Three hundred U.S. rabbis urged President Barack Obama to “take action” to secure the release of Alan Gross, a U.S. government subcontractor jailed in Cuba for attempting to establish Internet communications for Cuban Jews.
Gross, 65 and in deteriorating health, has served nearly five years of a 15-year sentence, and his case remains a serious obstacle to improving U.S.-Cuban relations, which have been marked by more than 50 years of hostility.

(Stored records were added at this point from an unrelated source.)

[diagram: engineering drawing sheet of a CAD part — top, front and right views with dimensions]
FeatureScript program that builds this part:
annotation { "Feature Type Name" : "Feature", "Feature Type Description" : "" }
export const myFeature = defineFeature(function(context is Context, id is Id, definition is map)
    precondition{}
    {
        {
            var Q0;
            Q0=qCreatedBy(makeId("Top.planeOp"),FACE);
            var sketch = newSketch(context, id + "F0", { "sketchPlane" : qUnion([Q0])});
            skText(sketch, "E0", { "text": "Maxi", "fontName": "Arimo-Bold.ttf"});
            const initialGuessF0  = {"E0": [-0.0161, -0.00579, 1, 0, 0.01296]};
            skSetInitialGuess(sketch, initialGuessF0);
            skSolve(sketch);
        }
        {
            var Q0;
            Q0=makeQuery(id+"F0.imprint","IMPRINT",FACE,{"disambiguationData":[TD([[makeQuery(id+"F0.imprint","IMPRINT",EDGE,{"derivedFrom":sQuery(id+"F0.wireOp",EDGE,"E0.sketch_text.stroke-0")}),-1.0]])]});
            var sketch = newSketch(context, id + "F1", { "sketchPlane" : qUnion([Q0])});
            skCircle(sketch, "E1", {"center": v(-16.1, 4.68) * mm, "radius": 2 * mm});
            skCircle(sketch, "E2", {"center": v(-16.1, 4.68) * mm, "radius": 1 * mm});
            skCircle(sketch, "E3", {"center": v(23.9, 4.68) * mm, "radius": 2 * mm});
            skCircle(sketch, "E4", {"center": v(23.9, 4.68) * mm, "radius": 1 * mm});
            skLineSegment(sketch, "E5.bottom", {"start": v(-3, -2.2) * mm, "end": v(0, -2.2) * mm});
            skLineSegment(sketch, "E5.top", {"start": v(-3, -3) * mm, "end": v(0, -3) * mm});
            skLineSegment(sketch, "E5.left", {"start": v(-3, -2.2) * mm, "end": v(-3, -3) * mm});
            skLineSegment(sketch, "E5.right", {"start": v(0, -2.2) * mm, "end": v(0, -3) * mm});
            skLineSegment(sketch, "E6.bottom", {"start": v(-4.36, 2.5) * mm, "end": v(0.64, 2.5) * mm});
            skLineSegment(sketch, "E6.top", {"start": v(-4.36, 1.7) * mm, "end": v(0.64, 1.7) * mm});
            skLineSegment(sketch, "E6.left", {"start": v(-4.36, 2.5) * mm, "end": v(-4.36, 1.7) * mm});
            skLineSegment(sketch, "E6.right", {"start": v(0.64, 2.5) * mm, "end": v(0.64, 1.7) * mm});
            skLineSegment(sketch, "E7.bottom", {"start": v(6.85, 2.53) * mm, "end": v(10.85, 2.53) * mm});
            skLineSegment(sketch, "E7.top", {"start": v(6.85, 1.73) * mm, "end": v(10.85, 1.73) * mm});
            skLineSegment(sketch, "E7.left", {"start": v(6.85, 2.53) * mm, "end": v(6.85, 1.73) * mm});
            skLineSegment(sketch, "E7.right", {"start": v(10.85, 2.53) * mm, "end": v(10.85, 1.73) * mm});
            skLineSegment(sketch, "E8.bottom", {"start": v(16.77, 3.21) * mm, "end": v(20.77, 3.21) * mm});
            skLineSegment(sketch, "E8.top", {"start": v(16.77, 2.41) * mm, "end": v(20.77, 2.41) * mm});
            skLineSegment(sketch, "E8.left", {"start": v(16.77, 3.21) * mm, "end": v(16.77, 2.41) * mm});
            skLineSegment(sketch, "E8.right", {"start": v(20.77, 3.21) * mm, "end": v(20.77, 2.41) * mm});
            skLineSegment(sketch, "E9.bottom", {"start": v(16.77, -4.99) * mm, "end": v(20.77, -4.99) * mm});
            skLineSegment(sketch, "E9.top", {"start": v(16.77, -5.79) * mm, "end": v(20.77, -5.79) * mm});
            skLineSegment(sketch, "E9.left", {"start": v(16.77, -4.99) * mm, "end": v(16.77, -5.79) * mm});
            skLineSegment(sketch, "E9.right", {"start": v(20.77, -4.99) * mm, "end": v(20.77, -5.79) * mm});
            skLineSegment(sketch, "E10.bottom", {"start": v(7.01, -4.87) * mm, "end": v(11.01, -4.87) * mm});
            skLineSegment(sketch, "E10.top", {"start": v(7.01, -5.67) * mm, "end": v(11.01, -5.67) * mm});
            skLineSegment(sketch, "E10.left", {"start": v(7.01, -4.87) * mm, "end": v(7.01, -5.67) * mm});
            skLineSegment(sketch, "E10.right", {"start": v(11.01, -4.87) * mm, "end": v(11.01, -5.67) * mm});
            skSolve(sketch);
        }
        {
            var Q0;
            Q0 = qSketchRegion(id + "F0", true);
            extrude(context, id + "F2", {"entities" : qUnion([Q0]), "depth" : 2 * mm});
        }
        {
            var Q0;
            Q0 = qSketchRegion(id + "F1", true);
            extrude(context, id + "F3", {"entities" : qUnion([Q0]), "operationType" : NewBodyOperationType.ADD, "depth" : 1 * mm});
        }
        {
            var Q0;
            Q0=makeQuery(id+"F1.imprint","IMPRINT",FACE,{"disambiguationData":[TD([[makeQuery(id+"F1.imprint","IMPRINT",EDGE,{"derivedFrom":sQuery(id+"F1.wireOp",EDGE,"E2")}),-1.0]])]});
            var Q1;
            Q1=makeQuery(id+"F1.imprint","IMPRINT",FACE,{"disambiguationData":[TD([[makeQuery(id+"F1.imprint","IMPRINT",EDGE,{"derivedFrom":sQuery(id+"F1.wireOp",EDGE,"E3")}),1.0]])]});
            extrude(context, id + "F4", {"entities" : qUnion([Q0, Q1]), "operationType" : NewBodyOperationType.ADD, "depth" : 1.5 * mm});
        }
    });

A subcontractor for the U.S. Agency for International Development, he was working on a project Cuba considered illegal and subversive when he was arrested in 2009.
FILE - People walk beside the Carlos J. Finlay Military Hospital where U.S. government contract worker Alan Gross is held prisoner in Havana, March 19, 2013.
“Alan went to Cuba on behalf of our government. His immediate release from prison in Cuba and return to the U.S. must be a priority for our nation. Indeed, we believe this is a moral imperative,” the rabbis wrote in a letter dated Friday and released to the media by Gross' lawyer on Monday.
Last year a bipartisan group of 66 U.S. senators sent a similar letter to Obama, but little apparent progress has been made toward Gross' release.
Cuba has called for a swap of Gross for three of its spies serving long prison terms in the United States, an idea the Americans have rejected. The United States has repeatedly demanded Gross' release, though formal talks on the issue have never taken place.
Gross has vowed not to spend another year in prison, threatening to take his own life, according to his Washington-based lawyer, Scott Gilbert.
Increasingly despondent, especially since the death of his 92-year-old mother in June, Gross has lost 100 pounds (46 kg) in prison and most of the vision in his right eye, and his failing hips prevent him from exercising, according to Gilbert.
“Our communities are gravely concerned that Alan continues to languish in a Cuban prison nearly five years after his arrest,” the rabbis wrote to Obama. “We ask, with all respect, that you take whatever steps are necessary to ensure a prompt end to Alan's, and his family's, continuing nightmare.”